Large numbers, often majorities in both parties, vote for these bills, even though there is little ideological agreement between the parties. So what is going on?
The New York Times’ David Leonhardt suggests that a new bipartisan neopopulist consensus is developing, critical of unfettered free enterprise, free trade, and the concentration of corporate power. “Developing” is the key word here; other than in trade policy, any neopopulist consensus is in the nascent stage. It is minimal at best on immigration and non-existent on other cultural issues, and can’t explain the day-to-day workings of Congress.

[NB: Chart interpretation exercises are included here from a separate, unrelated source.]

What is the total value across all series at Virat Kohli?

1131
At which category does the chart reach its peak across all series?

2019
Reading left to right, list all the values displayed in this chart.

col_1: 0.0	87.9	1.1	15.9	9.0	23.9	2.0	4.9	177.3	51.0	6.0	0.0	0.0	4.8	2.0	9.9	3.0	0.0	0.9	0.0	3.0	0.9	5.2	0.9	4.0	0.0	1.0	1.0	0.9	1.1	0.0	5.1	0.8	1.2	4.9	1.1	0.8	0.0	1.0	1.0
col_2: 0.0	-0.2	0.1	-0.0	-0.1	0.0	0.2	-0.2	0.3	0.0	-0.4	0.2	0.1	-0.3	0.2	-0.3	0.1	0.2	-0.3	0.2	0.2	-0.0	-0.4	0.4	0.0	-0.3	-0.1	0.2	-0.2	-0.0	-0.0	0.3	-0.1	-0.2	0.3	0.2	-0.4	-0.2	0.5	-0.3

The big news is what was noted above: the essential bills continue to be passed on a bipartisan basis. Political scientist Frances Lee shared in an email that there’s no “‘new normal of bipartisanship’ … [i]t’s just how Congress works. And Congress has not stopped working, partisan rhetoric notwithstanding.”

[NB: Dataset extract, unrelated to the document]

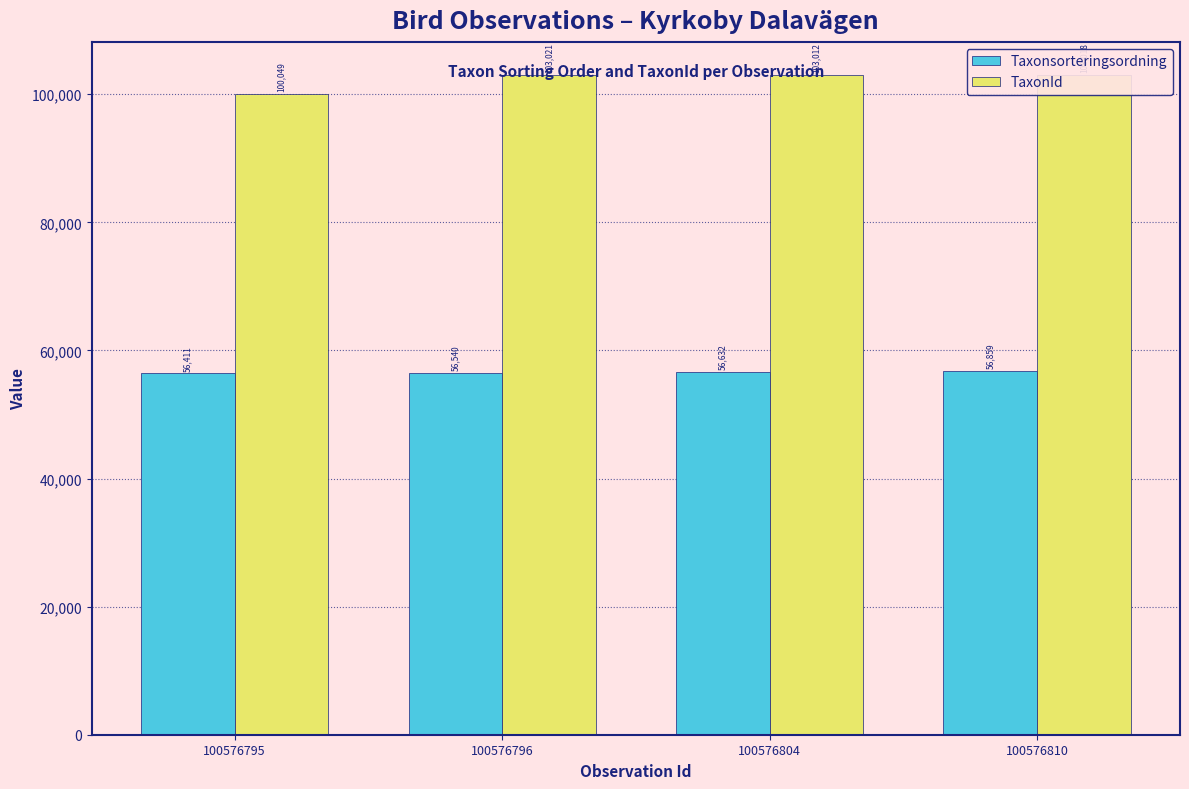

Where is Taxonsorteringsordning nearest to the value 56635?

100576804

The overlooked insight into congressional behavior writ large, according to Jim Curry of the University of Utah, is that “most members of Congress are interested in achieving policy outcomes, and the only way to do that … is through broad, bipartisan deals that get broad, bipartisan support. The members who are animated by achieving something (most of them) are willing to accept compromises, logrolls, and so on, to get it done. The ones that aren’t vote no.”
Congress mid-20th century, and Congress today
The dominant “congressional” wings in mid-20th century America enjoyed broad agreement on preserving a limited role for the federal government in Americans’ lives. The so-called presidential wings of both parties were progressive, advocating federal action on health, education, and civil rights.

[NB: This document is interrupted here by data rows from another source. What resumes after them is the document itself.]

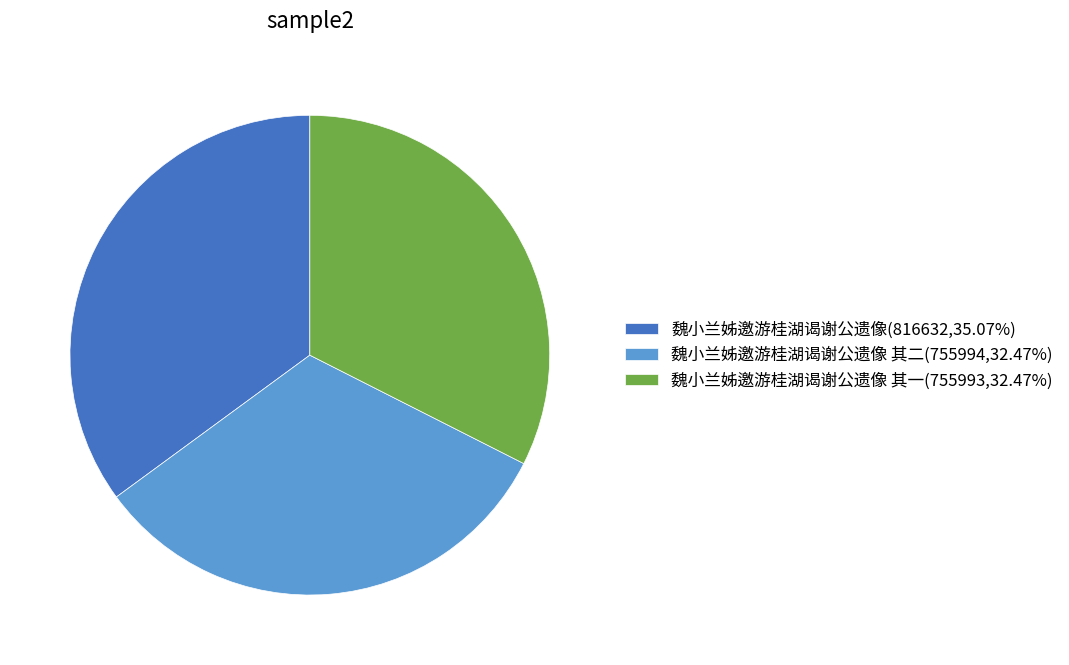

Is the sum of 魏小兰姊邀游桂湖谒谢公遗像 其一(755993,32.47%) and 魏小兰姊邀游桂湖谒谢公遗像(816632,35.07%) greater than half?

Yes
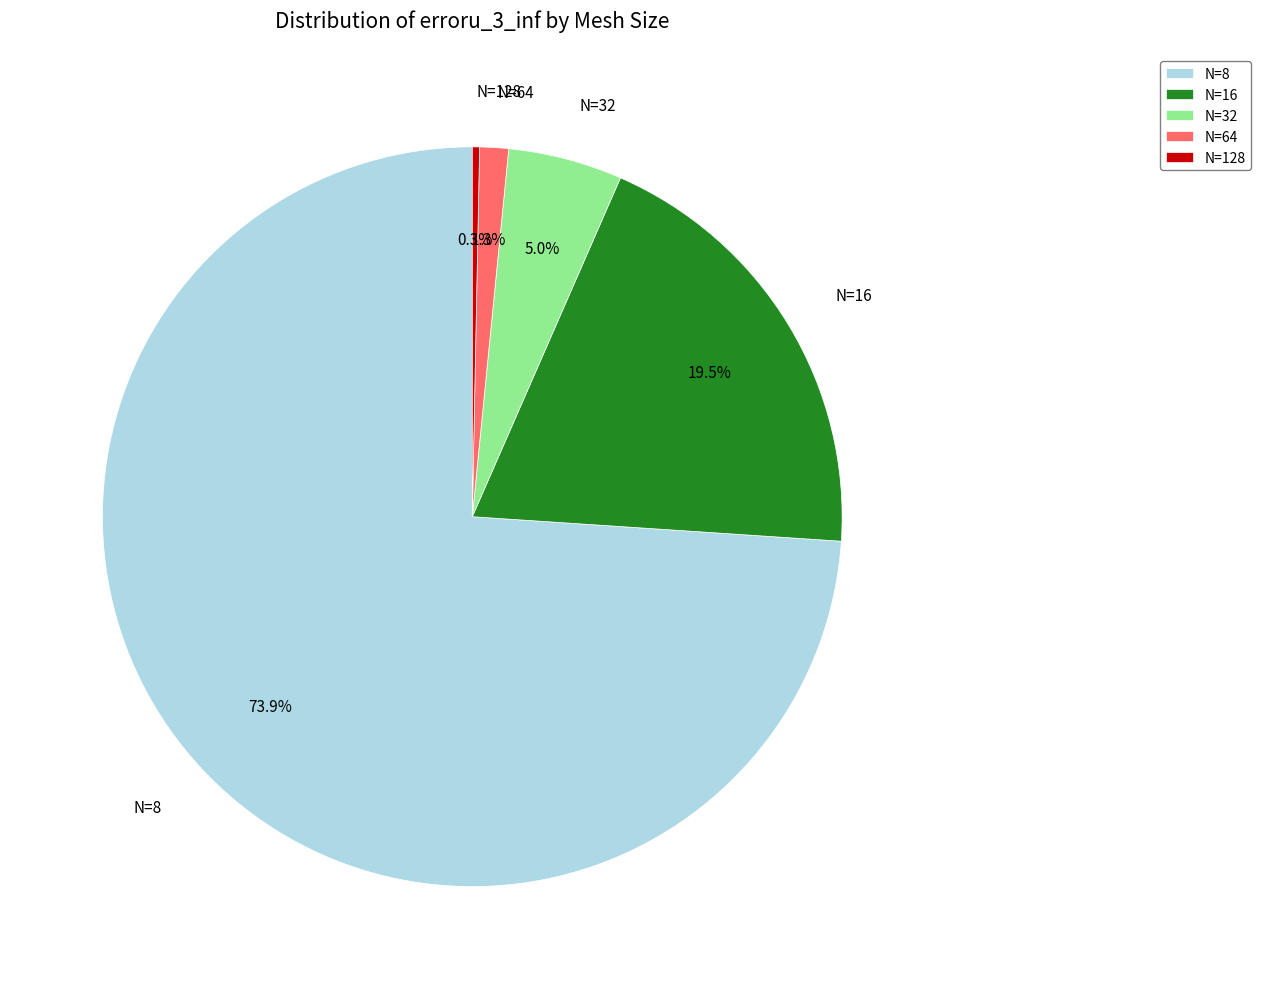

To the nearest percent, what is the difference between the N=8 and N=32 slice percentages?

69%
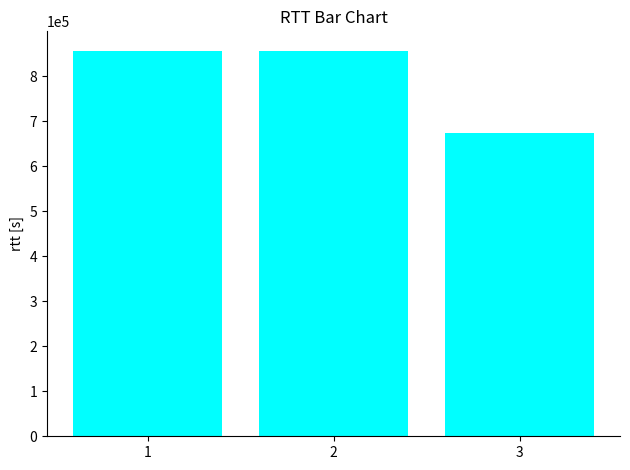

How many bars are there in total?

3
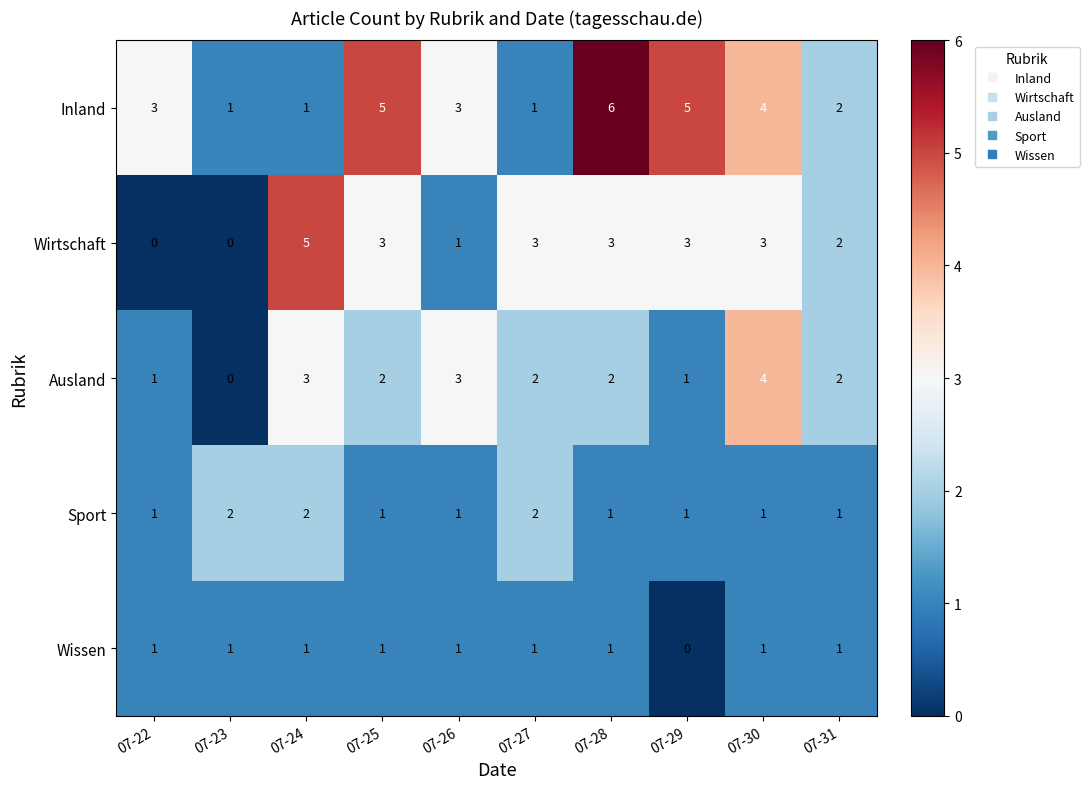

Rank the series by their maximum value, from highest to lowest.

Inland, Wirtschaft, Ausland, Sport, Wissen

Things look different now. Today the parties do not have ideological overlap — Republicans are conservative across the board, Democrats liberal. But most members do want the government to work and do want to be able to point to at least some policy outcomes — federal grants, infrastructure projects, military bases, etc. This is true even for many strongly conservative and strongly liberal members.
“Governing” and “Grandstanding” wings
What we have in Congress is an unstated consensus that, if you can’t get everything you want, it’s better to get something than nothing … even if it means ratifying a status quo you don’t particularly like. The members with this view constitute the “governing” wings of the parties.
But there are members in both parties who won’t ratify that status quo, who won’t take a half or a quarter of a loaf. The “grandstanding” wings of the parties make up a small minority — albeit a bigger minority on the GOP side if recent votes are any indication.
The grandstanders diverge from the “presidential” wings that Burns wrote about. Today’s Democratic and Republican grandstanders are polar opposites, rarely finding common ground. Republican grandstanders don’t want to be the “tax collector[s] for the welfare state,” to borrow a phrase from Newt Gingrich, and the Democratic ones want dramatic government intervention on climate and inequality.
At the end of the day, we have a Congress that gets the basic work done, however ugly it looks and however bitter the vitriol gets. This is true with presidents of either party, and irrespective of party control in Congress. For better or worse the governing consensus is a conservative one, in the sense of being disposed to preserve existing conditions.